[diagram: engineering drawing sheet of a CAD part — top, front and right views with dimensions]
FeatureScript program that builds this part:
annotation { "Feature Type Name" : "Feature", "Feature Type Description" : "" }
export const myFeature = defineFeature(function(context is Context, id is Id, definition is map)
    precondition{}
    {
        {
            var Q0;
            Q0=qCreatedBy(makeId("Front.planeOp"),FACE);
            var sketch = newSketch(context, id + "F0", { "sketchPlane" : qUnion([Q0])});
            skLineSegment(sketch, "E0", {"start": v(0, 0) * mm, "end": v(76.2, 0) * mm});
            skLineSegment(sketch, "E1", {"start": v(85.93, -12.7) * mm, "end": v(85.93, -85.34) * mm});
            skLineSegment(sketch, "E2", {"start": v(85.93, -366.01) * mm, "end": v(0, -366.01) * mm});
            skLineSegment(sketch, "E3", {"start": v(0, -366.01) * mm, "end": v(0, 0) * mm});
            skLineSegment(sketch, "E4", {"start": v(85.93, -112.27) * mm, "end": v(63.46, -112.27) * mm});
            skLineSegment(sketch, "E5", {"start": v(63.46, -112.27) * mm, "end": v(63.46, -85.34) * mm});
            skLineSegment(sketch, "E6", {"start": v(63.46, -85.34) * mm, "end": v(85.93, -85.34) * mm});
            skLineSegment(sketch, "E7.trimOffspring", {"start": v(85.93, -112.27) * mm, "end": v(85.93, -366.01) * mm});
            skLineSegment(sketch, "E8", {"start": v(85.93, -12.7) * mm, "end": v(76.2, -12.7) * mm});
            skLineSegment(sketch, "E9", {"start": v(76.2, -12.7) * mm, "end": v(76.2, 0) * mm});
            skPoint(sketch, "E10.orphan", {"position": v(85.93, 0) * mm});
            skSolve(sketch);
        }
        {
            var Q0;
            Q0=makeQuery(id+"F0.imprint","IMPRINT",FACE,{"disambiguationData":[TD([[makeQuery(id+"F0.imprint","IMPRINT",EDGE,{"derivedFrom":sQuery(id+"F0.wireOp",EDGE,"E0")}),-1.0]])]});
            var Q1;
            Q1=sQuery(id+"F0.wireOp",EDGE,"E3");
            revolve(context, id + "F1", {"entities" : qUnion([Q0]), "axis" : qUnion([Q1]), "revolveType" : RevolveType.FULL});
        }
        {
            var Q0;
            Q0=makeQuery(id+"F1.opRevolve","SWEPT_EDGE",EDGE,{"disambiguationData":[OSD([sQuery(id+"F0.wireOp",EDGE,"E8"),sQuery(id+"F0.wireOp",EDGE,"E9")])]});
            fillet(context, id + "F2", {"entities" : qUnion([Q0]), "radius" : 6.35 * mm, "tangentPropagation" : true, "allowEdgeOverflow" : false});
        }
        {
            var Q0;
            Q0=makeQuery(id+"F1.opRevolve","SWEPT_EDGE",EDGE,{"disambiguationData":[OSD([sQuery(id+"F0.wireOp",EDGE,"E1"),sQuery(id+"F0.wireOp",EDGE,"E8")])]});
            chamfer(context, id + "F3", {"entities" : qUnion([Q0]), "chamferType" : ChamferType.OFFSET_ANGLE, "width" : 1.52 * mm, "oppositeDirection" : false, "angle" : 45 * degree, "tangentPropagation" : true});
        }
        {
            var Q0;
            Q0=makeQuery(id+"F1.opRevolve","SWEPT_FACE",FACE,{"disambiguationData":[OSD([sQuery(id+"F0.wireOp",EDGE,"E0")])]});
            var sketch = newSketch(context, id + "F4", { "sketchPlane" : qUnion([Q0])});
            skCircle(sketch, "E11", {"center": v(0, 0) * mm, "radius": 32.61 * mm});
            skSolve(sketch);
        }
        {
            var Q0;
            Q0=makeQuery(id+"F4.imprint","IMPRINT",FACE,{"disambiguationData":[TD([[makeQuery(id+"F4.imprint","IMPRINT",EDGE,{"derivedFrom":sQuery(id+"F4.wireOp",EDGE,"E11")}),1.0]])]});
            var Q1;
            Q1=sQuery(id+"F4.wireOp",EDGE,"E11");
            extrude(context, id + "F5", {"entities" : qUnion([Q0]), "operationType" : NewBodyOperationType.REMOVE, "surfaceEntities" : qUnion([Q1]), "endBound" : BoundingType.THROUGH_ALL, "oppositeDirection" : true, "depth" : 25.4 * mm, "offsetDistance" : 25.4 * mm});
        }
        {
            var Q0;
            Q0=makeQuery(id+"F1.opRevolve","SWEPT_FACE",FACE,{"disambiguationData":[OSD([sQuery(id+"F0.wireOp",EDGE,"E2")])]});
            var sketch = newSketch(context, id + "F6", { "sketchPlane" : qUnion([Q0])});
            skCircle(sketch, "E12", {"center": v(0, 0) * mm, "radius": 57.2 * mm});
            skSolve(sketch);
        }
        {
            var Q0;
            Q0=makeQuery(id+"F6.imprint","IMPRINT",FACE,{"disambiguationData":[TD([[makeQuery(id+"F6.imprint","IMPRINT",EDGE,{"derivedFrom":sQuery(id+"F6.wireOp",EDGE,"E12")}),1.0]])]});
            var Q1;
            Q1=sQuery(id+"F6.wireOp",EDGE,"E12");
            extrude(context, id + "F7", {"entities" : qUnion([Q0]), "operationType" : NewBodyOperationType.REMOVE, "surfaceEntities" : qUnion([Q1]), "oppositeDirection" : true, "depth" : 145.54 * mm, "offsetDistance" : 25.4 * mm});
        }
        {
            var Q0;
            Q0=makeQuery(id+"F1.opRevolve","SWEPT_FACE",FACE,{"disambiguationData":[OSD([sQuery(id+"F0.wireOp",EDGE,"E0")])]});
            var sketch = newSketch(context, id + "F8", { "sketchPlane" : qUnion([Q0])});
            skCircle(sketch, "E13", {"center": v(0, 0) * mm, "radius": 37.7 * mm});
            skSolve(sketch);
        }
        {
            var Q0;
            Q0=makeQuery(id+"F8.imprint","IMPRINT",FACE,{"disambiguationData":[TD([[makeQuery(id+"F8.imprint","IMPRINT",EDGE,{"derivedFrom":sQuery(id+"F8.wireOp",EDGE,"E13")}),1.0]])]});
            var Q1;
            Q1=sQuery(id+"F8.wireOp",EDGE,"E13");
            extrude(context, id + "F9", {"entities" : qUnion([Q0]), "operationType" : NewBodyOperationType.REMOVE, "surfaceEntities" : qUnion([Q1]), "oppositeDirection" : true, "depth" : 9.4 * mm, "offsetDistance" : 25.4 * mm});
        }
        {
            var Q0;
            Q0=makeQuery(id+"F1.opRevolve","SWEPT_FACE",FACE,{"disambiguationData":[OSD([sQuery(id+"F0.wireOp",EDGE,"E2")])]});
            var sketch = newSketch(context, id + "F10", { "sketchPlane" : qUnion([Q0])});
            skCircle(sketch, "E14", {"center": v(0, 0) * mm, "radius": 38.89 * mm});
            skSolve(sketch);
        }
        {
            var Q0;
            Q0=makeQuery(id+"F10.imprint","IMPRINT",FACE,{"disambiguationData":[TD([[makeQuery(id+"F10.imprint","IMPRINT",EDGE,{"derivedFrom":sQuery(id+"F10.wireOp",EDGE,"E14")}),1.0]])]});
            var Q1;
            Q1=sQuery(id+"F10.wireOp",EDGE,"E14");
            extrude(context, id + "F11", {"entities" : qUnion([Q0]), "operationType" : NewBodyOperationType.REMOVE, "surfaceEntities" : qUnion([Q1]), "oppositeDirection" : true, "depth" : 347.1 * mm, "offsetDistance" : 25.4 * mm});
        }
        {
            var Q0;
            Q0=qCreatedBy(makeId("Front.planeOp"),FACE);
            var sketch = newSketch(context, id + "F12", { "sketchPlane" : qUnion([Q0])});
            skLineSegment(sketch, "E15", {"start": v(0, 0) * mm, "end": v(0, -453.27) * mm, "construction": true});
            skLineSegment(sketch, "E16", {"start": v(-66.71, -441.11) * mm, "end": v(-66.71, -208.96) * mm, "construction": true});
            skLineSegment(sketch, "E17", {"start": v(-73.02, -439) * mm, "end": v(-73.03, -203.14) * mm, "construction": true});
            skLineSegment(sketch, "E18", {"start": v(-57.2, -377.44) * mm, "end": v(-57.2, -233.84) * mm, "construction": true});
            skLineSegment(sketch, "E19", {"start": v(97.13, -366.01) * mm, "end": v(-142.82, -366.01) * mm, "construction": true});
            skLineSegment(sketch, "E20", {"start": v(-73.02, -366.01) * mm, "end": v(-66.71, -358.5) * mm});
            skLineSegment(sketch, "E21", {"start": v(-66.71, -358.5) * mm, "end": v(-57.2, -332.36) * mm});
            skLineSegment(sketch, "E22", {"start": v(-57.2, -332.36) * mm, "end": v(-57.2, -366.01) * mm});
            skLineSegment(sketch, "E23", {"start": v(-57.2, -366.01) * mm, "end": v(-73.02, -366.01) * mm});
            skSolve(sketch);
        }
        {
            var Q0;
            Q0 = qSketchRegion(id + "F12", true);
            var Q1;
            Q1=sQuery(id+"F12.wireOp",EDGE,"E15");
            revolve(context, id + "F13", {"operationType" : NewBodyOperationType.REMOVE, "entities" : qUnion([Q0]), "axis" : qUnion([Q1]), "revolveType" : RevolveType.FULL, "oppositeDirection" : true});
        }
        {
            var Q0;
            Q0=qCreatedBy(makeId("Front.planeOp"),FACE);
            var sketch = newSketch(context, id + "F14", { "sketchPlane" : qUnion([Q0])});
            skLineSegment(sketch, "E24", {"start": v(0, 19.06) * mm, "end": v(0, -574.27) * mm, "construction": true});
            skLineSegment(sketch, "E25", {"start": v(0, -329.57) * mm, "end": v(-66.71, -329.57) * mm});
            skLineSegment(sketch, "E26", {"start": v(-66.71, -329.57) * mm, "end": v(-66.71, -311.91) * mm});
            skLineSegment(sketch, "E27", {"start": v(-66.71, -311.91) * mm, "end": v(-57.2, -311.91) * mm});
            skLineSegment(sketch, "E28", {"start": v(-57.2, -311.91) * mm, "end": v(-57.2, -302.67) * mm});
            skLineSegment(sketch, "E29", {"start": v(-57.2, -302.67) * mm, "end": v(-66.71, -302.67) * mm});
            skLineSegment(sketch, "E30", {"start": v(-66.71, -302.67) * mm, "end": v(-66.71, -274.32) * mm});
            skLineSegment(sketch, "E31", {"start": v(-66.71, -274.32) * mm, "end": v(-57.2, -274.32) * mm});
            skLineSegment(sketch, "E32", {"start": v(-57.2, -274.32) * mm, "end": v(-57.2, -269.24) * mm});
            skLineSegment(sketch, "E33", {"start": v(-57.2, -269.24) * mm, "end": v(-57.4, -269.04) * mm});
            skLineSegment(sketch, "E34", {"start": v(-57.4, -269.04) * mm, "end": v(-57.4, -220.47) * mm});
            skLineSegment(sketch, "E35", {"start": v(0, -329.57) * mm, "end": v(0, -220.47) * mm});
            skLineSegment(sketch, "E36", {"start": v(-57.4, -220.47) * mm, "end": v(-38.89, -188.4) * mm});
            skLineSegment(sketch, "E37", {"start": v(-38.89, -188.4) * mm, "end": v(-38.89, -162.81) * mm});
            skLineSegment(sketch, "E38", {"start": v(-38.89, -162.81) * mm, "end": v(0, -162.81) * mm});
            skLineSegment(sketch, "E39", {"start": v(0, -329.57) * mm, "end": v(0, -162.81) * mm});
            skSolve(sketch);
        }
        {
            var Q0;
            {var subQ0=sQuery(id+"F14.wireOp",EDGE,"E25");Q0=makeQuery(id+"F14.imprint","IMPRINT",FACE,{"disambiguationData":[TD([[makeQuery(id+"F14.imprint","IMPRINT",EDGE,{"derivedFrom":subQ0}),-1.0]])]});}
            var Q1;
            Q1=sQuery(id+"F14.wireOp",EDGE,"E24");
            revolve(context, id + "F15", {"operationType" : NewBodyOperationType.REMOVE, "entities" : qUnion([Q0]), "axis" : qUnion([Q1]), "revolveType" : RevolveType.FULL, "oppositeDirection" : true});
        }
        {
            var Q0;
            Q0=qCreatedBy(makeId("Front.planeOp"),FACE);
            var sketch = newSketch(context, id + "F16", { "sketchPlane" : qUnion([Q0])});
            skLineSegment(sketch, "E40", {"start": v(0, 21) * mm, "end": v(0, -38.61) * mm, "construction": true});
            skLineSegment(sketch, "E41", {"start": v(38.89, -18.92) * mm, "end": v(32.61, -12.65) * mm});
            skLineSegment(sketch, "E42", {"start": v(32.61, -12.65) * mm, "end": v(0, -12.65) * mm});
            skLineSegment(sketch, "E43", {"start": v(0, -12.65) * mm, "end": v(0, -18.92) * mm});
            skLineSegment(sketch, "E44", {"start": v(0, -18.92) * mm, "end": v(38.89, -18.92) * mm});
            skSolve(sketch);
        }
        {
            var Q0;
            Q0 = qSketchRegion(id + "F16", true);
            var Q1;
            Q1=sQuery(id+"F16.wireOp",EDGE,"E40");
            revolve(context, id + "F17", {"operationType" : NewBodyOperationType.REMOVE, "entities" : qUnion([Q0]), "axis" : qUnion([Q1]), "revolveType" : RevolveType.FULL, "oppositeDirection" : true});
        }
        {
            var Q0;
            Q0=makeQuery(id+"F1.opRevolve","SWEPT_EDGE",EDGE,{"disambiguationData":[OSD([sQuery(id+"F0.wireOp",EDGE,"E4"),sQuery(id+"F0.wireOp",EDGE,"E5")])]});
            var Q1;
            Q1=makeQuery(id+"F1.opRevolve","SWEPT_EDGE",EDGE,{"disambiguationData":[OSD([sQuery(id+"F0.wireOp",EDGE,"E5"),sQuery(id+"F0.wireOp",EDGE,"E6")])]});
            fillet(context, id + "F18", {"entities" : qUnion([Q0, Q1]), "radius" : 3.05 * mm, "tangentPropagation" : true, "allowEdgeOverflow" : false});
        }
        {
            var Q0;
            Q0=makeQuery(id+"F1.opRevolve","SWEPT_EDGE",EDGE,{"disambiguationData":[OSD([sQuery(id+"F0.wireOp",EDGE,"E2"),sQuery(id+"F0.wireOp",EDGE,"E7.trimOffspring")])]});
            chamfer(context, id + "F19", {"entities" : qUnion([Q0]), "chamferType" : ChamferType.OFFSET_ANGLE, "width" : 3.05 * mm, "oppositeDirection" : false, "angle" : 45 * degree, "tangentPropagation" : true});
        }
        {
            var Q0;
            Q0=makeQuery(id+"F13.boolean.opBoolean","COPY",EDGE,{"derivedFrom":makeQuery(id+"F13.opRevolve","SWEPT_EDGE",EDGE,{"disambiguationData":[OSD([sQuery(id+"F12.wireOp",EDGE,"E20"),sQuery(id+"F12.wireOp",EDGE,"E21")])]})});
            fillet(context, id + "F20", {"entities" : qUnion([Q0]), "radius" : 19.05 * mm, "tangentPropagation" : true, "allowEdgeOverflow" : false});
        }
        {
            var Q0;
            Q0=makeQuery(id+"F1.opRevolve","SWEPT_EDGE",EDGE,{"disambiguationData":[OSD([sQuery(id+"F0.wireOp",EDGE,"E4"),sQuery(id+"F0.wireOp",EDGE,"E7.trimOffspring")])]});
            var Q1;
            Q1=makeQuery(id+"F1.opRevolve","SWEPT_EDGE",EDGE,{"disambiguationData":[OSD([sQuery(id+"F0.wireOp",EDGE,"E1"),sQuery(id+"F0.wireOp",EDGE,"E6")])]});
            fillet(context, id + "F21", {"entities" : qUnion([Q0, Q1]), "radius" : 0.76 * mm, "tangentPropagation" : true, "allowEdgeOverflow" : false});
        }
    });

◇ ◇ ◇ ◇ ◇ ◇ ◇

§ **TASK REQUIREMENTS**
Report how many lines in the rows above contain the string "axis", counting only exact matches in case, and give only that number.

§ **EXERCISE RESPONSE**
4